From Lacovia to the Ritz Carlton, a stretch of some 3,000 feet along West Bay Road, there are a grand total of zero marked beach access paths. Under the law, properties with more than 200 feet of beach frontage zoned hotel/tourism must provide a 6 foot public access path to the sea.
One man says one such property chased his family away when they attempted to cross the property to the beach.
“There is one beach access route next to Lacovia, and after that the next beach access route is after the Water’s Edge residences, which is a 3000 foot strip,” said Stanislav Zholnin, pointing to an aerial map of the area in question. “There’s not a single beach access sign on this strip.”
Mr. Zholnin told Cayman 27 when Beach Suites closed a couple of months ago, his family had to find an alternate route to Seven Mile Beach.
“We live in the snug harbor area and this was the most convenient spot for us to go to,” he explained.
He said a family day at the beach was ruined before anyone even felt the sand between their toes, by staff at the Colonial Club.
“We had a conflict with one of the property managers there who was trying to prevent us from passing, getting access to the beach, and we were told that police will be called and get involved,” said Mr. Zholnin.
He told Cayman 27 his family, especially the kids, were distressed by the confrontation. That’s when he reached out to Planning for more information.

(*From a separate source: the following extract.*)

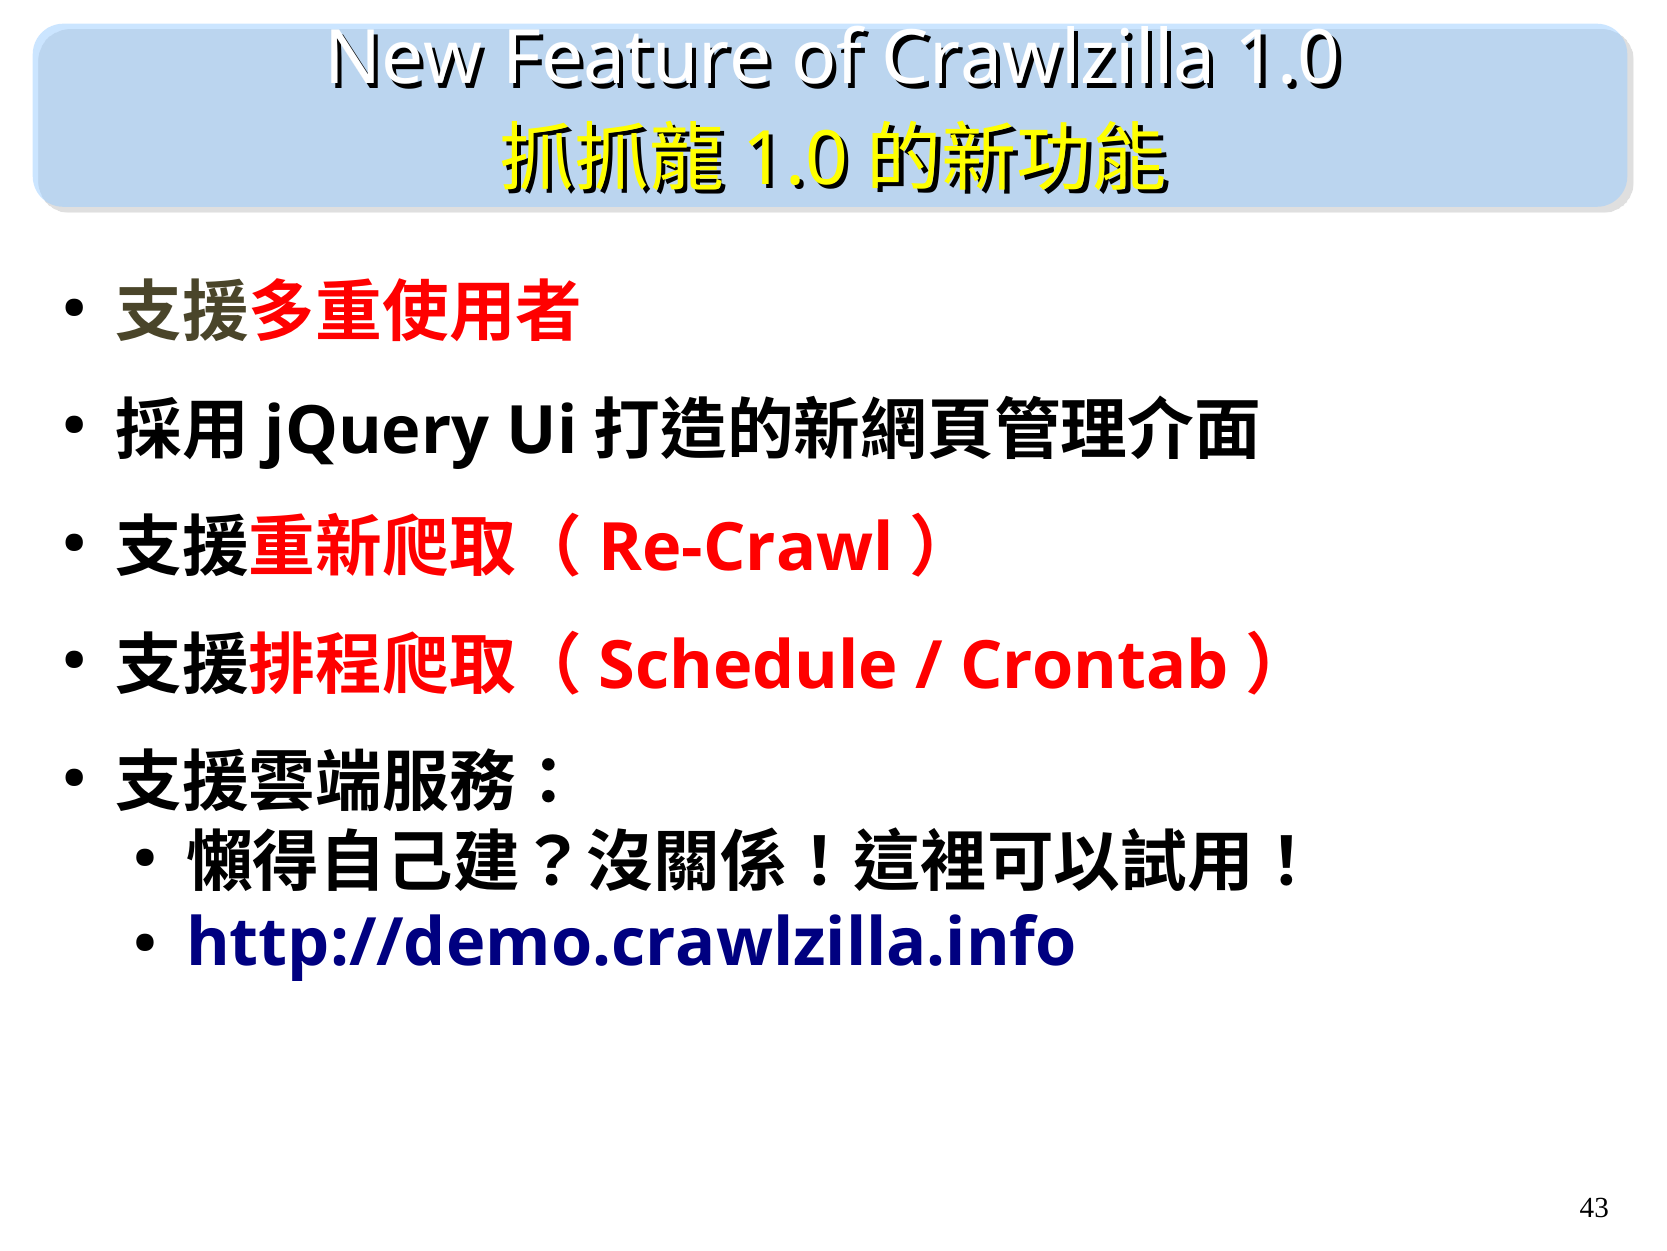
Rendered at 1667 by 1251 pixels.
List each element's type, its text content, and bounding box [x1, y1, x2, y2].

“They provided us with a list of properties which on this specific strip of Seven Mile Beach are designated to provide a right of way to the beach, and the surprising thing was that the exact property we were trying to get access through, was on that list,” said Mr. Zholnin.
In an email, Planning Department Deputy Director Ron Sanderson named four properties that have registered public rights of way to the sea in that area. They are Watercolours, the Colonial Club, Casa Caribe, and Water’s Edge. Only one of these footpaths, between Water’s Edge and Coral Stone Club were marked with a beach access sign.

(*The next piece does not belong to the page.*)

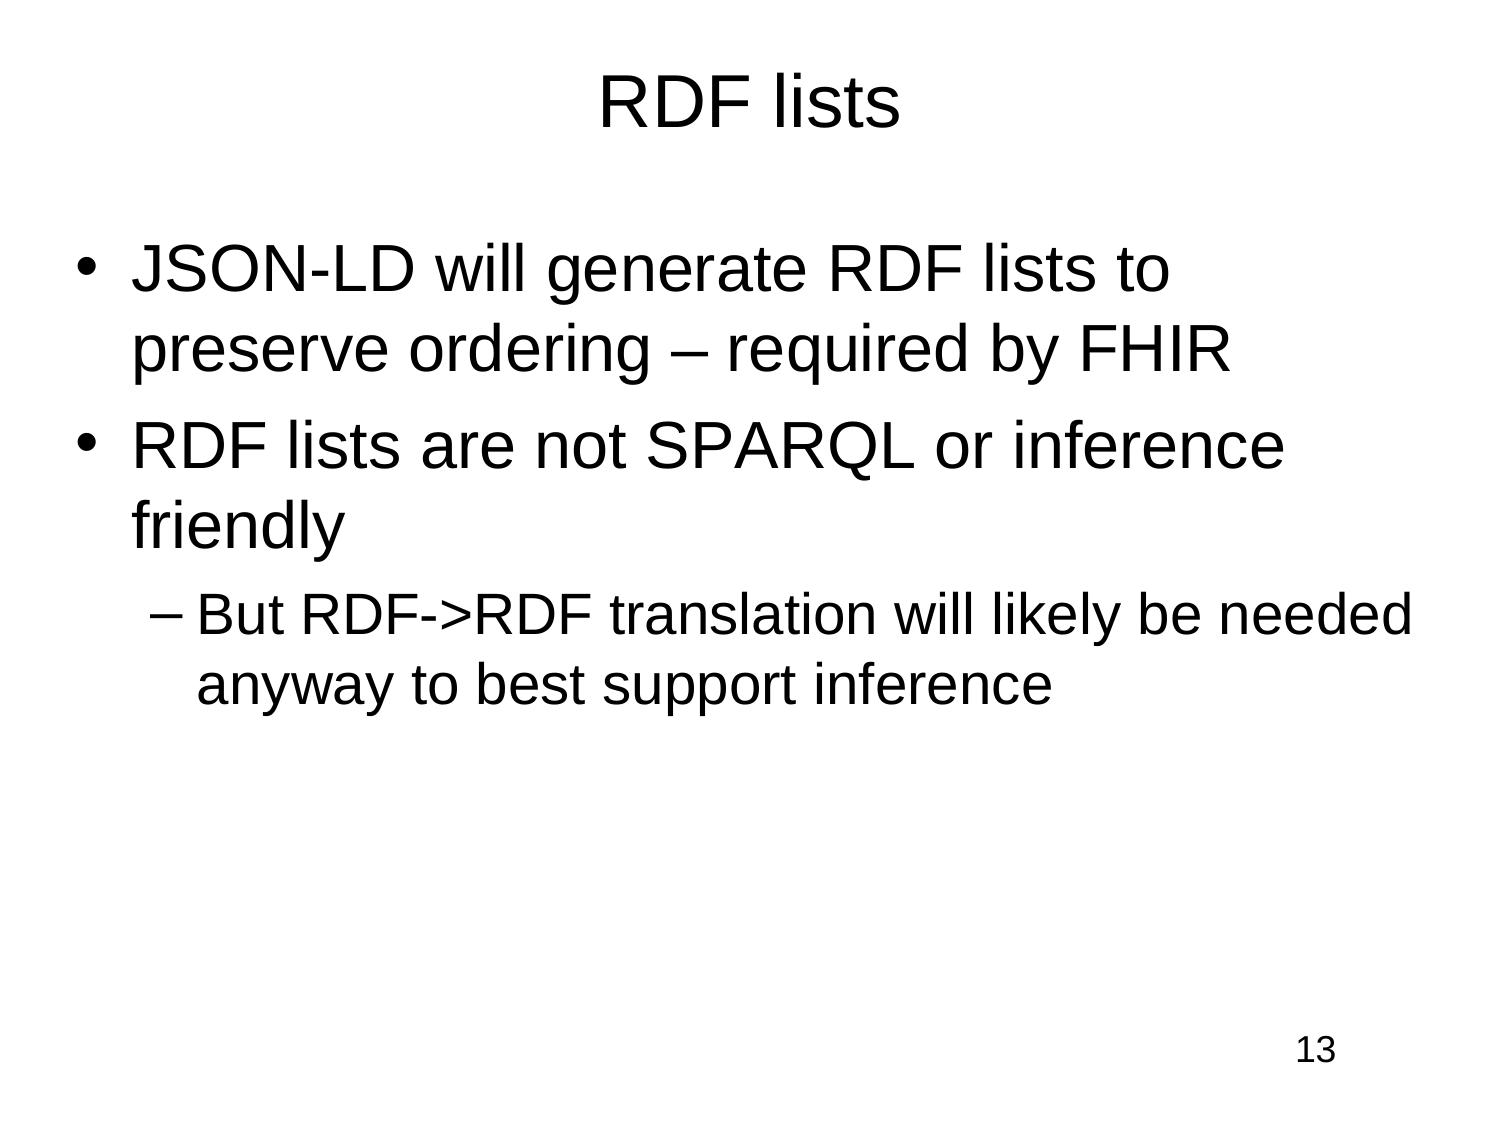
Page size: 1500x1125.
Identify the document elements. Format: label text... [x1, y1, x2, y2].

“The whole idea of putting up a sign is to inform people about their rights, this is what I would want to see is, properly set up signs and paths where they are required by law,” said Mr. Zholnin.

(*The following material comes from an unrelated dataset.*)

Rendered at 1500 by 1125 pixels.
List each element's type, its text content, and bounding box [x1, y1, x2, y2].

He told Cayman 27 says his family now uses the unmarked access path to the beach from Watercolours, but worries some properties could be intimidating those who attempt to use a registered right of way.
Cayman 27 reached out to The Colonial Club for its side of the story. A man, who refused to identify himself, recalled the confrontation with Mr. Zholnin. He acknowledged there is a registered beach access path, unmarked by signage, on the property’s north end. He said it is not the property’s responsibility to provide signage drawing attention to the beach access route.
The man said Mr. Zholnin and his family tried to cut through the south side of the property, which is not a registered access.
He said the Colonial Club does not interfere when the public uses the proper path.